The candlestick, of course, was the weapon Carla used to kill her abusive husband Bernie Leach. It was Ferndale’s first on-screen murder and took place in typical Shortland Street style, in an earthquake during the show’s 1,000th episode. This storyline – which saw Carla let boyfriend Sam take the blame for the murder – best captured why we loved to hate Carla. We empathised with her as a vulnerable, imperfect woman, but loathed the way she deliberately destroyed the lives of everyone who had the misfortune to know her.
Viewers lapped up Carla’s outrageous behaviour. “That episode about the poisoning of Ellen’s dinner is one of the highest-rating episodes of all time, still,” Easther says, who fondly remembers her time working on the soap in the mid 90s, when an average of 308,000 viewers tuned in every night. “There were parties, we were dangling out of helicopters to raise money for Westpac chopper, I was being pulled out of a pretend wrecked car with the jaws of life in the main square of Wellington for fundraisers. It was fun. Those are the things you never thought you’d get to do,” she says.

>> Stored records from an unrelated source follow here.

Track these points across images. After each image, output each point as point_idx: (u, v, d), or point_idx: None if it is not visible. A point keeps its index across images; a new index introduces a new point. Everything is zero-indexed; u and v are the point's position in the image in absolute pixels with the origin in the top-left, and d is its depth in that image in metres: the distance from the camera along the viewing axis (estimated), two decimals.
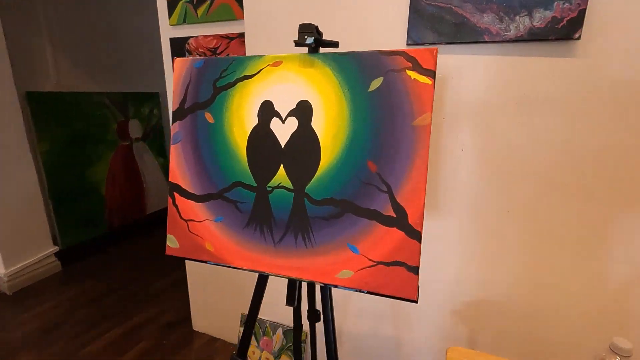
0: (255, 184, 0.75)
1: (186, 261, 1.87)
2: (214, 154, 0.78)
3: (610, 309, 1.03)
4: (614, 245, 0.99)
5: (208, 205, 0.79)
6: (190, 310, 2.07)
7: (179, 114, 0.81)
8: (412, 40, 1.07)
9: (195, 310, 1.90)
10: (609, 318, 1.04)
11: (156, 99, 3.22)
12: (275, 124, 0.73)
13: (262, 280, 0.82)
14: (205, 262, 0.80)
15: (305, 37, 0.68)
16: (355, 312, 1.39)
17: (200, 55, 1.56)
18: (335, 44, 0.71)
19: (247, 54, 1.37)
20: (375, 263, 0.68)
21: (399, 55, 0.65)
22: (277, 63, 0.73)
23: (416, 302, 0.65)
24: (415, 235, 0.65)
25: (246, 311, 1.72)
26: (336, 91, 0.69)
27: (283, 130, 0.73)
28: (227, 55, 1.49)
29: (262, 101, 0.74)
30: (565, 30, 0.91)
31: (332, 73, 0.69)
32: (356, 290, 0.69)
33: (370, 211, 0.68)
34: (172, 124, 0.82)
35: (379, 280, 0.68)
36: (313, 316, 0.98)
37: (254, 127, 0.75)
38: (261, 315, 1.62)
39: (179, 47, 1.57)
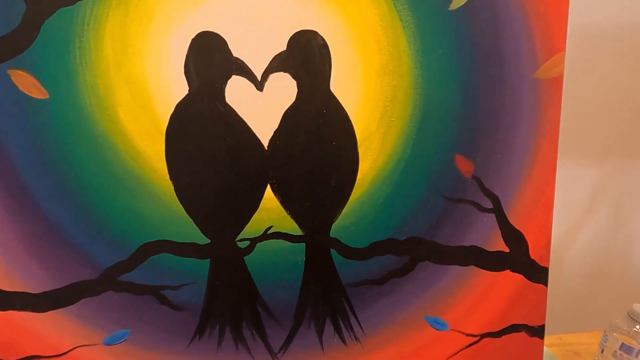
0: (206, 240, 0.32)
1: None
2: (65, 180, 0.30)
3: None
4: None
5: (78, 312, 0.31)
6: None
7: None
8: None
9: None
10: None
11: None
12: (236, 93, 0.30)
13: None
14: None
15: None
16: None
17: None
18: None
19: None
20: (477, 338, 0.38)
21: None
22: None
23: None
24: (541, 275, 0.37)
25: None
26: (382, 10, 0.31)
27: (260, 107, 0.31)
28: None
29: (195, 35, 0.29)
30: None
31: None
32: None
33: (464, 250, 0.36)
34: None
35: None
36: None
37: (180, 104, 0.30)
38: None
39: None
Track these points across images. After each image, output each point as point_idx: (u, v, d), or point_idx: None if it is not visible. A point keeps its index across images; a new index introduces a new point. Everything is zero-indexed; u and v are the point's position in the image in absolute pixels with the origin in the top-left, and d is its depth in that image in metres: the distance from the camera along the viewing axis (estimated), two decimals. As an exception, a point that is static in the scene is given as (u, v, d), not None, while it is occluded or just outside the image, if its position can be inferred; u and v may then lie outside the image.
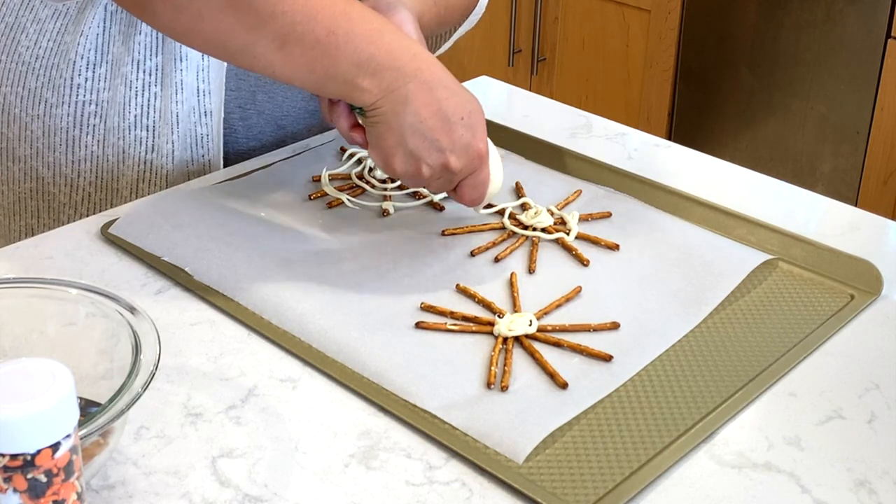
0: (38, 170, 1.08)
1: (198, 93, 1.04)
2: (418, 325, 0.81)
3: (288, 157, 1.06)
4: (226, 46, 0.83)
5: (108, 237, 0.92)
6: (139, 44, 1.02)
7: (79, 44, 1.02)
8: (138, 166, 1.06)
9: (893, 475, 0.69)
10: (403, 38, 0.85)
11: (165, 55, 1.02)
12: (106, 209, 1.06)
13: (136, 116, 1.04)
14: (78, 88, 1.04)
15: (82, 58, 1.03)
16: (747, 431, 0.73)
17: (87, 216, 1.02)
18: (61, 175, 1.07)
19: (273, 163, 1.05)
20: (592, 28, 2.52)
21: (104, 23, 1.02)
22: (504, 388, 0.75)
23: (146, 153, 1.05)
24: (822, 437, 0.72)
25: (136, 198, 1.05)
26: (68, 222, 1.06)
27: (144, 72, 1.03)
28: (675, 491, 0.67)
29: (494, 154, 0.90)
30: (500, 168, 0.91)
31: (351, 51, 0.82)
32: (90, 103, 1.04)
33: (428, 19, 1.00)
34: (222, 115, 1.06)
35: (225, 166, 1.08)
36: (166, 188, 1.05)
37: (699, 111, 2.43)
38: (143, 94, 1.03)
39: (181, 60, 1.03)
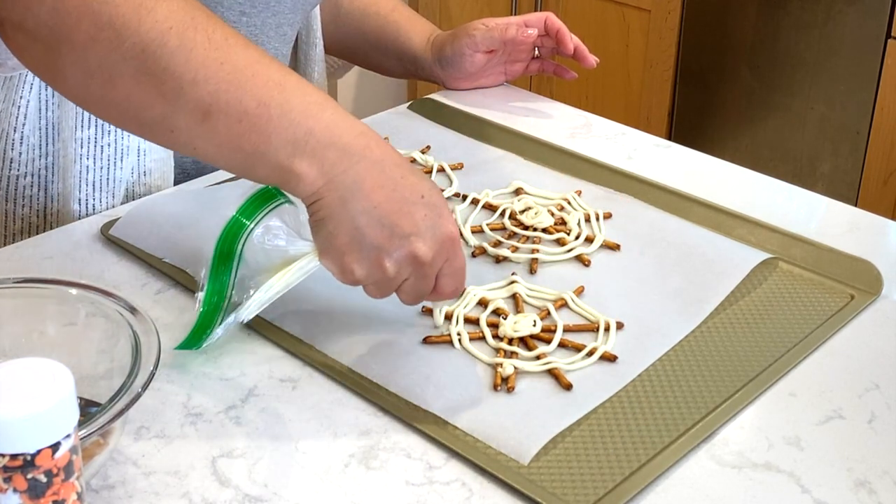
0: None
1: (139, 153, 1.00)
2: (426, 341, 0.80)
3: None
4: (140, 118, 0.73)
5: (108, 238, 0.92)
6: (73, 108, 0.95)
7: (12, 114, 0.95)
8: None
9: (893, 475, 0.69)
10: (348, 115, 0.74)
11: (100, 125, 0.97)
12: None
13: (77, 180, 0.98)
14: (11, 163, 0.97)
15: (15, 130, 0.96)
16: (747, 431, 0.73)
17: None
18: None
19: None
20: (592, 28, 2.52)
21: (44, 90, 0.95)
22: (510, 390, 0.75)
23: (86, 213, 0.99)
24: (822, 437, 0.72)
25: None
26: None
27: (79, 141, 0.97)
28: (675, 491, 0.67)
29: None
30: None
31: (285, 125, 0.71)
32: (25, 176, 0.98)
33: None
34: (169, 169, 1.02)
35: None
36: None
37: (699, 111, 2.43)
38: (80, 162, 0.98)
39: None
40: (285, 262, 0.76)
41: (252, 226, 0.76)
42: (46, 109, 0.97)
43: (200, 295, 0.77)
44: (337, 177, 0.71)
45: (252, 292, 0.76)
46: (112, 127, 0.97)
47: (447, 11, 2.82)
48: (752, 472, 0.69)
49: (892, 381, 0.78)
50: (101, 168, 0.98)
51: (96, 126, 0.97)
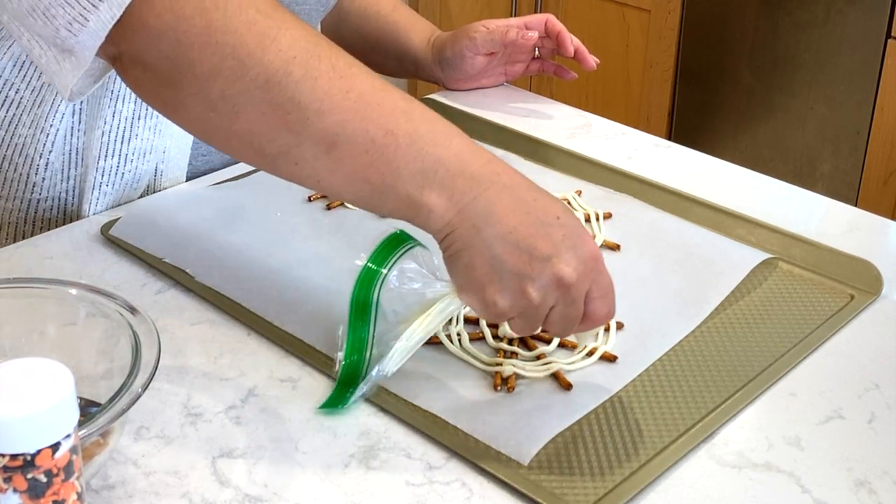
0: None
1: (155, 172, 1.01)
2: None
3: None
4: (263, 150, 0.71)
5: (108, 238, 0.92)
6: (97, 139, 0.95)
7: (39, 140, 0.94)
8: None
9: (893, 475, 0.69)
10: (473, 142, 0.71)
11: (121, 155, 0.96)
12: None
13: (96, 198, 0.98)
14: (34, 187, 0.96)
15: (41, 156, 0.94)
16: (747, 431, 0.73)
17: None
18: None
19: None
20: (592, 28, 2.52)
21: (71, 117, 0.94)
22: (510, 390, 0.75)
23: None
24: (822, 437, 0.72)
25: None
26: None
27: (101, 170, 0.96)
28: (675, 491, 0.67)
29: None
30: None
31: (414, 154, 0.68)
32: (46, 199, 0.97)
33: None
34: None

“We had such a good time, and it’s the same now, a really lovely group of people working incredibly hard for a common purpose. You don’t stay there if you don’t like it, because it’s hard. I think it’s the loveliest job, and it still is.”
So, why come back now? “Because they asked me!” Easther says. She’s the latest in a line of old-school Shortland Street actors like Theresa Healey and Peter Elliott to return to the soap and pull on viewers’ nostalgic heartstrings. “Loads of people come up and say, ‘Oh my god, you’re Carla! I don’t watch it any more’. It’s a common thing that I hear, and I expect the desire will be to try and get some of the old fans back.” Even though it’s been 25 years, there are signs the Carla those old fans remember isn’t lurking far from the surface.
“She’s a different kettle of fish [now], but when she starts to unravel, I’m like, yeah, this familiar,” Easther says. “You look at the script and go ‘why would anybody do this?’ Then you’re like, oh that’s right, it’s a soap opera.“
The world’s a different place since Easther was last on the show, and now social media means fans can give immediate, unfiltered feedback about their beloved Shorty. Easther plans on channelling Carla to deal with it. “I literally do not care what anyone thinks of me. I don’t have Facebook, I don’t have Instagram. If they want to say whatever, they can waste their breath, it ain’t going to blow on me,” she says. “I might just snarl at people now. If they’re that scared of me, I’ll just growl at them.”
On the other hand, is there the risk that fans might start opening up to Easther when they see her in the supermarket, hoping for a quick Dr Carla consultation? “The funny thing is that Carla does hypnotherapy, and when I was living in London I did a hypnotherapy course. I don’t think people will want me to hypnotise them now, after seeing what Carla’s done. I’ve lost all ability to do anything of that ilk now.”
Having just turned 50, returning to Shortland Street is a full circle moment for Easther, who was 25 when she first took the role. “It’s literally half my life,” she says, and while she found success as a breakfast radio host, playwright, documentary maker and journalist after leaving Ferndale, she appreciates the significance of returning to the role at this milestone moment.
“I couldn’t be more like one of those butterfly pictures when you paint on one side and then smash the painting on to the other side – and it’s a strange reflection, but not the same. “ Don’t tell Carla, but that sounds like a beautiful thing.